A remote control is increasingly standard issue with electronic ACs and often hailed in consumer reviews as a big plus. Users like being able to adjust the unit at night without getting out of bed or while lounging on the couch on the other side of the room. Remote functions vary by model; in addition to on/off, options may include time delay, fan speed and/or cooling mode. Some remotes are even equipped with a thermostat that can sense the temperature in another part of the room so the AC adjusts accordingly. A review by The Sweethome says that's one of the best things about the Frigidaire FFRE0833Q1; the same feature shows up on the Frigidaire LRA107BU1.

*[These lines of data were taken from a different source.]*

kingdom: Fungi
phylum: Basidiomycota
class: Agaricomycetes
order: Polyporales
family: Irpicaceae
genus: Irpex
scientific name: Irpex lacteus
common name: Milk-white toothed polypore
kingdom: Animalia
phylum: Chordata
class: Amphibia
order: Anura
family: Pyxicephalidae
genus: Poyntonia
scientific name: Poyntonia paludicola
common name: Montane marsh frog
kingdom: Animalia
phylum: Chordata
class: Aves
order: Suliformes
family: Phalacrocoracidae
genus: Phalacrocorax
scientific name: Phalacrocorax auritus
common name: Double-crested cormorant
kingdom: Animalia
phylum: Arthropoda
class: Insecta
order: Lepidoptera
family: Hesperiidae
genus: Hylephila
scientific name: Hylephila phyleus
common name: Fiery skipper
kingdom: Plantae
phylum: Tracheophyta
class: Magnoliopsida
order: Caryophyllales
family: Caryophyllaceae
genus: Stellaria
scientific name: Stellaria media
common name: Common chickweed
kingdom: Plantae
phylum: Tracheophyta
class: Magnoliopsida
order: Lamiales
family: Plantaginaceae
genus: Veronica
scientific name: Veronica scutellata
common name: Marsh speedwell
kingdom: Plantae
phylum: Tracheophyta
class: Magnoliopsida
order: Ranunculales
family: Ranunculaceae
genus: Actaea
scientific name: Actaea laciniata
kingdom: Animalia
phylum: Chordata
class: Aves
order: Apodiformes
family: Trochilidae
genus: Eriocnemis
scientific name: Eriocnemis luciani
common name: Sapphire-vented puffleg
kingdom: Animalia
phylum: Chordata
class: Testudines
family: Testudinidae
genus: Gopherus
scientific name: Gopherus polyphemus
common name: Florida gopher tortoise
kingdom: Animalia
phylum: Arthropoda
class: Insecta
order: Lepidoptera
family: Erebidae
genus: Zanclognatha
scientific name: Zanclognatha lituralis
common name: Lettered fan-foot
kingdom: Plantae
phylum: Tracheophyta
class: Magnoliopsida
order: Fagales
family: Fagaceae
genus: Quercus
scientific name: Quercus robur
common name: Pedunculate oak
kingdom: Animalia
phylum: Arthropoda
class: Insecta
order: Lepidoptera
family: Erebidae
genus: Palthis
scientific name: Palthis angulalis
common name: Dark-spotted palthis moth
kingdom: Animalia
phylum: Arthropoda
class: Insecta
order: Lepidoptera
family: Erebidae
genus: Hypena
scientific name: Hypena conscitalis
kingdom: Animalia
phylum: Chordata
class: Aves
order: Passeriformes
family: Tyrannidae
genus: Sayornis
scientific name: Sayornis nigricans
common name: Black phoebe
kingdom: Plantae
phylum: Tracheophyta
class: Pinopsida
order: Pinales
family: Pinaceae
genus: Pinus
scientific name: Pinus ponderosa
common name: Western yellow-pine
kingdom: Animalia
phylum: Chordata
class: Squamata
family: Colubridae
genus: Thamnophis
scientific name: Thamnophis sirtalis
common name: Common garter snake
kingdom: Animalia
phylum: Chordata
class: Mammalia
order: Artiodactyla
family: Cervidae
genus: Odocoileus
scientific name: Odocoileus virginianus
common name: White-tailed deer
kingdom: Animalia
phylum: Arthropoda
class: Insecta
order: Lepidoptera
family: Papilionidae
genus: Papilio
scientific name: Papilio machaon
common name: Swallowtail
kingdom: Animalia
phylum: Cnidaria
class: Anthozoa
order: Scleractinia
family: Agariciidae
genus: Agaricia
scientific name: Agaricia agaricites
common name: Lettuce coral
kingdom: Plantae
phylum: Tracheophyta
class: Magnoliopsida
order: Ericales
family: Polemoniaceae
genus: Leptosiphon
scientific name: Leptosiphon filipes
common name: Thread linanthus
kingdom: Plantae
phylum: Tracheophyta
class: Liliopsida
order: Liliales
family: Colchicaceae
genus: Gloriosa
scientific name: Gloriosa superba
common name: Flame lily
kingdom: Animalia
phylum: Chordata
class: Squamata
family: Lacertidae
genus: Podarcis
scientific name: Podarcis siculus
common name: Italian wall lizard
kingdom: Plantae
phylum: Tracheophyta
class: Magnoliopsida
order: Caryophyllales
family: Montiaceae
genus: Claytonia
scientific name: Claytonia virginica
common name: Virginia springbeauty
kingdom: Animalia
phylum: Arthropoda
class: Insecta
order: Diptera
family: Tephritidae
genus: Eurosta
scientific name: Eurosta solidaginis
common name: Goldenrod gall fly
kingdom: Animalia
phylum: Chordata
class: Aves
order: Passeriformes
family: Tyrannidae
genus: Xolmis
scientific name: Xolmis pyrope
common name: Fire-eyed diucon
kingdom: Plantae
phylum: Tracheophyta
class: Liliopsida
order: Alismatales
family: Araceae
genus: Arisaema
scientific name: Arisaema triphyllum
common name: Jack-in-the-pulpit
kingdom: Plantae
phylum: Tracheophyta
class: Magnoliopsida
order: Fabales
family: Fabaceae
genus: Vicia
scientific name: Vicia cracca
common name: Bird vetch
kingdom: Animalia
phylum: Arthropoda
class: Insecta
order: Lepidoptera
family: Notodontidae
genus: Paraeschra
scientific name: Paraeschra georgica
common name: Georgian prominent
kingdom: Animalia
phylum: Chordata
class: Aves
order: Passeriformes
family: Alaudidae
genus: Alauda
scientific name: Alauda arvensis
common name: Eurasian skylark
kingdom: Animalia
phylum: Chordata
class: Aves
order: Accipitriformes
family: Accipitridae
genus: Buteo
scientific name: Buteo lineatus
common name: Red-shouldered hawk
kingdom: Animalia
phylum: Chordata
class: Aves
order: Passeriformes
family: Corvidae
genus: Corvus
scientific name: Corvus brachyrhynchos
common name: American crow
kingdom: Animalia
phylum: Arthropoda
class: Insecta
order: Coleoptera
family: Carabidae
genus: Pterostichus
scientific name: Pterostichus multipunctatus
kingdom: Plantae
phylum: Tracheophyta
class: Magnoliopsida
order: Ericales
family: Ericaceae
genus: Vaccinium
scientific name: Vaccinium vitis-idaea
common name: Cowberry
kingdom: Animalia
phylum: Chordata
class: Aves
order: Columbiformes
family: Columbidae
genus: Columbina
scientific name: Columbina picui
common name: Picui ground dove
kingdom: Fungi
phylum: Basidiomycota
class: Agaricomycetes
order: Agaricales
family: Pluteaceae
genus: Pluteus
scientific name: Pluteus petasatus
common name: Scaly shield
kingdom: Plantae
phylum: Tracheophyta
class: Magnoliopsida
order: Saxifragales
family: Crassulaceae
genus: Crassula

Multiple Fan Speeds and Cooling Modes.

Inexpensive ACs feature two or three fan-only speeds and a like number of speeds in cooling mode. The standard three fan speeds are low, medium, and high, and reviewers note there's a tradeoff between higher and lower fan speeds: The former cools a larger area and the latter produces less noise. On the cheapest air conditioners, such as the Frigidaire FRA054XT7 (starting at $154), two speeds are the norm. Thrifty shoppers looking for more flexibility typically have to pay the price. The Kenmore 70051 offers three fan speeds (plus greater efficiency and slightly higher cooling capacity) for up to $40 more, depending on vendor.

Review continues below

In addition to cooling and fan-only mode, numerous budget models include an energy-saver setting. In this mode, the fan shuts down with the compressor and periodically restarts to check the temperature until the compressor is needed again. Some consumers opt not to use this mode due to the noise associated with the constant on/off cycling. With sleep mode, a less common feature, the temperature rises automatically and incrementally to a desired level and holds steady all night. Users of the Kenmore 70051 say they appreciate the money and energy savings from this mode, which keeps them from waking up cold.

24-Hour Timer.

Another practical feature is an automatic on/off timer. This money-saving convenience means frugal consumers can return to a cool home after being gone all day and eliminates the worry about forgetting to turn off the air conditioner when leaving. All the models on our list give users a 24-hour window. Several users of the Frigidaire models lament that you can't set the unit to turn on or off more than once in a 24-hour period and must reset it each day.

Reusable Filter.

Every air conditioner has a filter to sift out dust, dirt, and smoke. These days most budget models have reusable filters that can be quickly and easily removed, rinsed or vacuumed, and reinserted; the recommended cleaning frequency is every two to four weeks. Many Frigidaire models are fitted with antibacterial filters. Several of our picks also feature an indicator light that goes on when the filter needs cleaning.

Adjustable Louvers.

Cold air flows out the top or the front of window air conditioners and all have louvers that can be adjusted to direct the air flow up and down, and/or left and right. On some models, however, adjusting the louvers seems to have little effect. One review of the Haier ESA406M warns against buying this model for windows that sit low to the floor because the airflow controls don't angle the cool air upward.